A major part of the problem is that western governments have allowed the supermarkets and the food industry to greatly adulterate our food to keep prices low. While this helps the poor gain the required calories it has led to most cheep food lacking in vital nutrients. Therefore even if someone is poor and wants to eat a healthy diet, it is much more expensive. This is why I get frustrated with governments and government policies. At the moment there is a campaign to encourage people to eat five portions of fruit and vegetables per day. Yet this is undermined by the cheap food policy as the poor often can not afford to buy Fruit and Vegetables.

Add to this the problem of obesity and the message of a balanced diet is clearly being lost in the marketing noise from the shops of cheap food. Also with education policy so narrowly focused on academic skills, there is a lack of other life skills. While it may rightly be argued that it is not the schools role to teach skills that should be coming from the home, unless schools do this, the children of parents that lack the skills to pass on will be the next generation that will have the same problems.
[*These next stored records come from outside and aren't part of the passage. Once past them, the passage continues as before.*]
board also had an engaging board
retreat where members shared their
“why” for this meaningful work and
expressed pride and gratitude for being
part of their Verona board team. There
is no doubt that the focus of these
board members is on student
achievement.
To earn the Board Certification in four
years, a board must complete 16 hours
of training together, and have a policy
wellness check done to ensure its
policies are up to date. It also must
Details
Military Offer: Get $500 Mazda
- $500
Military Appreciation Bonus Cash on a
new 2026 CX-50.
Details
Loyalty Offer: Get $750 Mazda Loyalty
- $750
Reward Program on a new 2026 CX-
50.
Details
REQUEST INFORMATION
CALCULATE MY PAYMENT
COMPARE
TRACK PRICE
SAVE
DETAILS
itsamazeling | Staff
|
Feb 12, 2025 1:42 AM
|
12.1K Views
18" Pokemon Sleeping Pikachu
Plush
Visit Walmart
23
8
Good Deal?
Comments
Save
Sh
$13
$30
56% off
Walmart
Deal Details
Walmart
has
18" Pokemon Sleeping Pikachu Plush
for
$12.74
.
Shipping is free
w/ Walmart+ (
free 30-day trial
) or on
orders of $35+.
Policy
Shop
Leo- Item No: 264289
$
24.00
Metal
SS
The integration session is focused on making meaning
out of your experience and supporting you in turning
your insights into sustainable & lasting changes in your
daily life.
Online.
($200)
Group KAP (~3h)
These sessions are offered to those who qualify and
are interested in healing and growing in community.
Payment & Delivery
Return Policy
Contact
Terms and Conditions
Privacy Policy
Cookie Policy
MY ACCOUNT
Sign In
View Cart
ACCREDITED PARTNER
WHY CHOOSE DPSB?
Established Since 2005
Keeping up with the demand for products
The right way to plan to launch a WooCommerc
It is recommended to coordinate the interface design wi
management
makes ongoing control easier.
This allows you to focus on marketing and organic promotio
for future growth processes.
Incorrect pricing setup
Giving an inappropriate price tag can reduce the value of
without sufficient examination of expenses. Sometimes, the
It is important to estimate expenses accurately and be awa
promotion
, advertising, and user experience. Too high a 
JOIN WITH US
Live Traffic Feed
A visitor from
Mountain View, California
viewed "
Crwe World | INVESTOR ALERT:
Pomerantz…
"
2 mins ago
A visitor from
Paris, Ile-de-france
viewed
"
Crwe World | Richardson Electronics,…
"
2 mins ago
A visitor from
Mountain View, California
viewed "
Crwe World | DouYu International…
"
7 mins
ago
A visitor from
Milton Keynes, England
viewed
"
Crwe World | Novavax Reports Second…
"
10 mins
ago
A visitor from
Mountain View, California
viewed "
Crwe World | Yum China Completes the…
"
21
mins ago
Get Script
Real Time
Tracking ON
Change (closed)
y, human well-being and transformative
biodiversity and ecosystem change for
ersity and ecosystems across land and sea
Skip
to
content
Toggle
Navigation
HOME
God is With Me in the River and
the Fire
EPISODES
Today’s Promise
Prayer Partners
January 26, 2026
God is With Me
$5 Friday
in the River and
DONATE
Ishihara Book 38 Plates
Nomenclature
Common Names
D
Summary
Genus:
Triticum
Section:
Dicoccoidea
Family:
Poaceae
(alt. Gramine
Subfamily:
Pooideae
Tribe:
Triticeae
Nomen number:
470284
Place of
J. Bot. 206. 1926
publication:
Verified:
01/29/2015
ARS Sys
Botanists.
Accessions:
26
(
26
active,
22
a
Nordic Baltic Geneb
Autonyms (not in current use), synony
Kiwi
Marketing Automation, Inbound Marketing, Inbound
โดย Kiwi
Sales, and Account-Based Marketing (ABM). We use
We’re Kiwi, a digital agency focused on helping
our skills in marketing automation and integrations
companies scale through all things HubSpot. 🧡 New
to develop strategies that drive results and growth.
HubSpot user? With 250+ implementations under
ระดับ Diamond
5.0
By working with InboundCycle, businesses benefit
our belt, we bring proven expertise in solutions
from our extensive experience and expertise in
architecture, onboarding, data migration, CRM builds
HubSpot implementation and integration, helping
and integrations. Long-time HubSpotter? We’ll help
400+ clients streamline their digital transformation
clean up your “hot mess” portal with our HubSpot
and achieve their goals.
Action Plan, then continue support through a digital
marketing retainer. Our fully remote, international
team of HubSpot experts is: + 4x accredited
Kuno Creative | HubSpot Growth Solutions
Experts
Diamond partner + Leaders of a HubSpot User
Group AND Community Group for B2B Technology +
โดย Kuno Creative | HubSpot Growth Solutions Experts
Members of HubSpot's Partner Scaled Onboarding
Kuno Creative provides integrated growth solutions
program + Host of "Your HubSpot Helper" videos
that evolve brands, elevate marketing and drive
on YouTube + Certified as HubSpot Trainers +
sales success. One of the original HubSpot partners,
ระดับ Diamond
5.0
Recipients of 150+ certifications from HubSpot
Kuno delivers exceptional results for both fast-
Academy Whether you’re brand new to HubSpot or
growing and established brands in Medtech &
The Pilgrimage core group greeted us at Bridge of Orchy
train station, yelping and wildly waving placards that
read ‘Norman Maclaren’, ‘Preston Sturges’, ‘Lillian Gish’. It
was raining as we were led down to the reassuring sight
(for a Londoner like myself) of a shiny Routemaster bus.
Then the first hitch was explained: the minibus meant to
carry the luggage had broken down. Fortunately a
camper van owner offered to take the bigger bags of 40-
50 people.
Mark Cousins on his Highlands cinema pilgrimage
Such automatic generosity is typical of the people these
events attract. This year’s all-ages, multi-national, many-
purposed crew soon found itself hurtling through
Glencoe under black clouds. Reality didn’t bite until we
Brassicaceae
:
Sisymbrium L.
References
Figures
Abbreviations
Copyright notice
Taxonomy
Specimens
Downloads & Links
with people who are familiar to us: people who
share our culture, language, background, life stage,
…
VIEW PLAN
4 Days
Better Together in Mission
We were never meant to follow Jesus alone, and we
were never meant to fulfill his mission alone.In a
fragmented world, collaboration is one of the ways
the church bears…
I also understand that folks often just do not have the time to cook. While when I was a child it was normal for the woman to be the head cook and bottle washer, housekeeper and and all the other roles women have to play within a nuclear family, and now women often have to work just to make ends meet. I am not saying that it is wrong for women to work, far from it as a woman should always have the same economic and career opportunities as do men. However society has now become far to focused tomorrow rather than today.

In both of my significant relationships I did most of the cooking. It looks as though with my new better half that will happen again, but the point is that in the home the work load needs to be shared so that both halves of a partnership can manage to cook and eat a balanced diet.

Last week the British Government made a policy announcement regarding food security. With the analysis of the situation as it stands now, the policy can only work if there are also changes in the education system and an end to cheap food. Now I don't want to see any food system that further boosts the supermarkets profits, they have enough money and power already. And this adjustment to policy will do just that. In addition this adjusted policy relies upon other parts of the world selling us their surplus. But this all fails to acknowledge the effects of climate change and the altered weather patterns that are already here.

I genuinely wish that governments would have properly thought out and multi departmental policies so that one part of the system is not causing problems elsewhere. If we actually ensured that the education system truly empowered people to earn higher wages, and provided the life skills to make informed choices, we could solve a major part of the problem of poverty. And it is the poor that have the lowest quality diet. Therefore by helping people out of poverty would help solve the problems of obesity and poor nutrition.

The poor have been ignored once again in all this, and the government is leaving food policy to the food industry and industrial agriculture. To me it appears as though the government has stuck its head in the sand once again and has failed to see the coming problems. Just as happened with the banking collapse, there were strong indicators that the banks were going to fail years before. A single summer of drought or excessive rainfall, both likely with the changes that we have made to the climate, and there will be a famine in Europe.

The cheap food policy is already forcing farmers and growers out of business and in Britain we only grow or produce sixty percent of our food requirements. Back in 1980 it was ninety percent. And simply relying on our ability to just buy what we want will not work. As when there is a major shortage of food, it will at the minimum cause prices to rocket and the poor will not be able to afford to eat.

This is a crisis that is as predictable as the banking collapse and the British government is failing to see this coming.